X      = [0.1, 0.2, 2.2, 2.4, 2.3, 4.55, 5.8, 0.001]
y      = ["a", "b", "b", "b", "c", "c",  "c", "a"]
groups = [ 1,   1,   2,   2,   3,   3,    4,   4]
gss    = GroupShuffleSplit(n_splits  = 4, 
                           test_size = 0.5, 
                           random_state = 0)

for train, test in gss.split(X, y, groups=groups):
    print("%s %s" % (train, test))

[0 1 2 3] [4 5 6 7]
[2 3 6 7] [0 1 4 5]
[2 3 4 5] [0 1 6 7]
[4 5 6 7] [0 1 2 3]


## [predefined splits](https://scikit-learn.org/stable/modules/generated/sklearn.model_selection.PredefinedSplit.html#sklearn.model_selection.PredefinedSplit)
- in some datasets a split already exists.

In [22]:
import numpy as np
from sklearn.model_selection import PredefinedSplit

X         = np.array([[1, 2], [3, 4], [1, 2], [3, 4]])
y         = np.array([ 0,      0,      1,      1])
test_fold =          [ 0,      1,     -1,      1]
ps        = PredefinedSplit(test_fold)
ps.get_n_splits()

print(ps)

for train_index, test_index in ps.split():
    print("TRAIN:", train_index, "TEST:", test_index)
    X_train, X_test = X[train_index], X[test_index]
    y_train, y_test = y[train_index], y[test_index]

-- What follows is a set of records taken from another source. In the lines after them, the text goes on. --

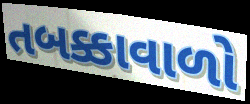
તબક્કાવાળો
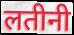
लतीनी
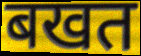
बखत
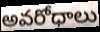
అవరోధాలు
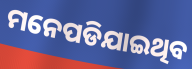
ମନେପଡିଯାଇଥିବ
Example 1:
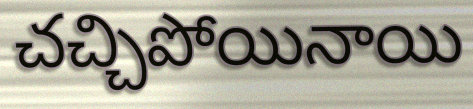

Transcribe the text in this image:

చచ్చిపోయినాయి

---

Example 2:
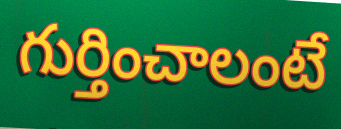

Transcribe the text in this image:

గుర్తించాలంటే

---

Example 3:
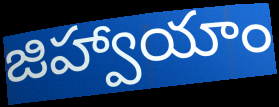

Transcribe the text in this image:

జిహ్వాయాం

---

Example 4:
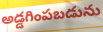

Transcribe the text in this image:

అడ్డగింపబడును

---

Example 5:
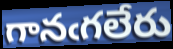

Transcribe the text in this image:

గానఁగలేరు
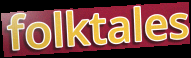
folktales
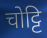
चोट्टि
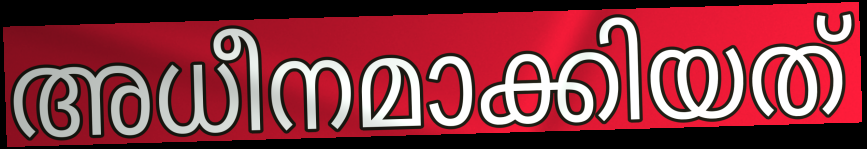
അധീനമാക്കിയത്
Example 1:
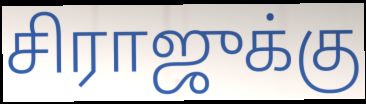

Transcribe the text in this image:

சிராஜுக்கு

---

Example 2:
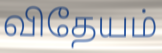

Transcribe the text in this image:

விதேயம்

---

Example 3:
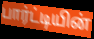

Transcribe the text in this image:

பார்ட்டியின்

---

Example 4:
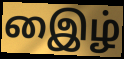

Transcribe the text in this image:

இைழ்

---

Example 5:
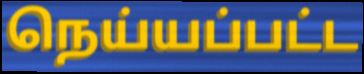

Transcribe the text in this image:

நெய்யப்பட்ட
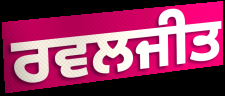
ਰਵਲਜੀਤ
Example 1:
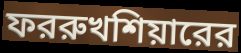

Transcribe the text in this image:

ফররুখশিয়ারের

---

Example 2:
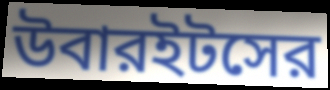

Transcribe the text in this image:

উবারইটসের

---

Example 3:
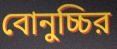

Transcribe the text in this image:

বোনুচ্চির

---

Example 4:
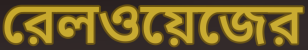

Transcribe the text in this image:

রেলওয়েজের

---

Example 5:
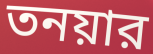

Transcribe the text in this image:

তনয়ার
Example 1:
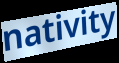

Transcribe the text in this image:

nativity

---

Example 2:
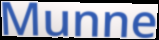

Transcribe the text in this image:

Munne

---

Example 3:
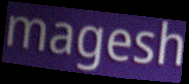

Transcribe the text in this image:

magesh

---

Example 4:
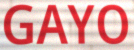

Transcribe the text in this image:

GAYO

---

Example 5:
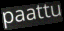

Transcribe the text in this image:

paattu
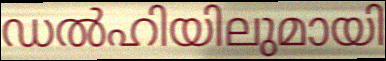
ഡൽഹിയിലുമായി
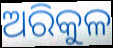
ଅରିକୁଳ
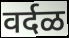
वर्दळ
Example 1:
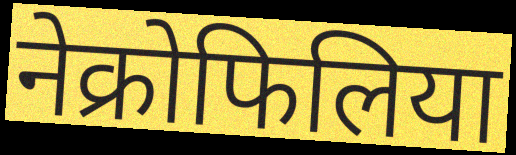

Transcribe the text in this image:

नेक्रोफिलिया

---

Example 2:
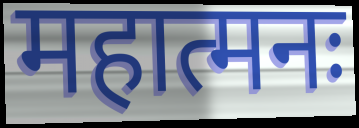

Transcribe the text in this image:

महात्मनः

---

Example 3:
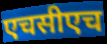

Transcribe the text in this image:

एचसीएच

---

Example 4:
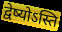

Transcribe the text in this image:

द्वेष्योऽस्ति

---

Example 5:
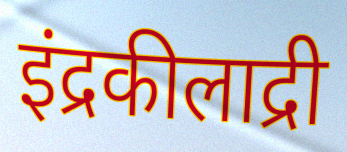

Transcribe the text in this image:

इंद्रकीलाद्री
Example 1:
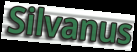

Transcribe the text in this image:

Silvanus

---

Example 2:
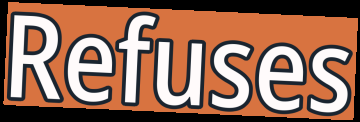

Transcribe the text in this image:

Refuses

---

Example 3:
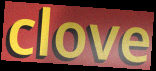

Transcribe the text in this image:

clove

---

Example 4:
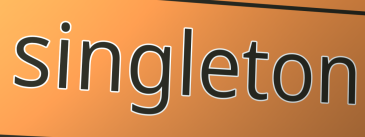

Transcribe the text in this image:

singleton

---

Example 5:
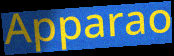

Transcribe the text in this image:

Apparao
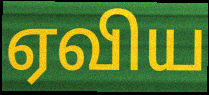
ஏவிய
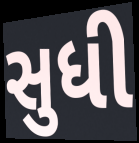
સુધી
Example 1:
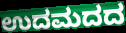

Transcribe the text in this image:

ಉದಮದದ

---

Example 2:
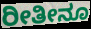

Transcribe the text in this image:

ರೀತೀನೂ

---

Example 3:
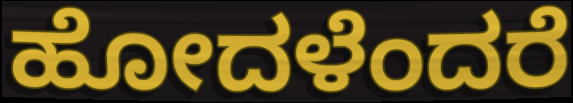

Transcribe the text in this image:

ಹೋದಳೆಂದರೆ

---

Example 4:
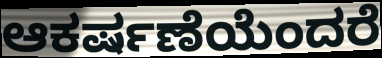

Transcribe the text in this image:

ಆಕರ್ಷಣೆಯೆಂದರೆ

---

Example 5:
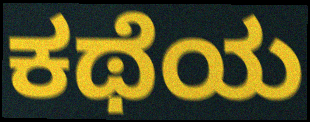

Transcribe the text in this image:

ಕಥೆಯ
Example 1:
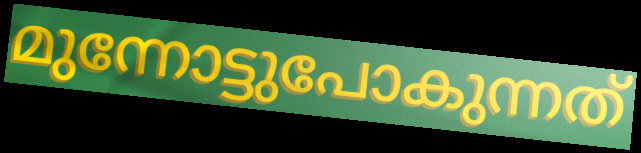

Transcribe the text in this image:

മുന്നോട്ടുപോകുന്നത്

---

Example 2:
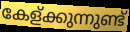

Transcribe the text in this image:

PredefinedSplit(test_fold=array([ 0,  1, -1,  1]))
TRAIN: [1 2 3] TEST: [0]
TRAIN: [0 2] TEST: [1 3]


## [time series splits](https://scikit-learn.org/stable/modules/generated/sklearn.model_selection.TimeSeriesSplit.html#sklearn.model_selection.TimeSeriesSplit)
- variation of *k-fold* - the first _k_ folds are the training subset; _k+1_ fold is the test subset.
- Note that successive training sets are _supersets_ of those that came prior. It adds all surplus data to the first training partition.

In [23]:
# 3-split time series cross-validation, 6-sample dataset
from sklearn.model_selection import TimeSeriesSplit

X    = np.array([[1, 2], [3, 4], [1, 2], [3, 4], [1, 2], [3, 4]])
y    = np.array([1, 2, 3, 4, 5, 6])
tscv = TimeSeriesSplit(n_splits=3)
print(tscv)

for train, test in tscv.split(X):
    print("%s %s" % (train, test))

TimeSeriesSplit(max_train_size=None, n_splits=3)
[0 1 2] [3]
[0 1 2 3] [4]
[0 1 2 3 4] [5]


## Shuffling notes
- some splitters such as _kfold_ have an inbuilt option to shuffle data before splitting.
- this consumes less memory than direct shuffling.
- default: no shuffling occurs.
- ```random_state=None``` by default - shuffling will be different each time. set ```random_state``` to an integer to get repeated results.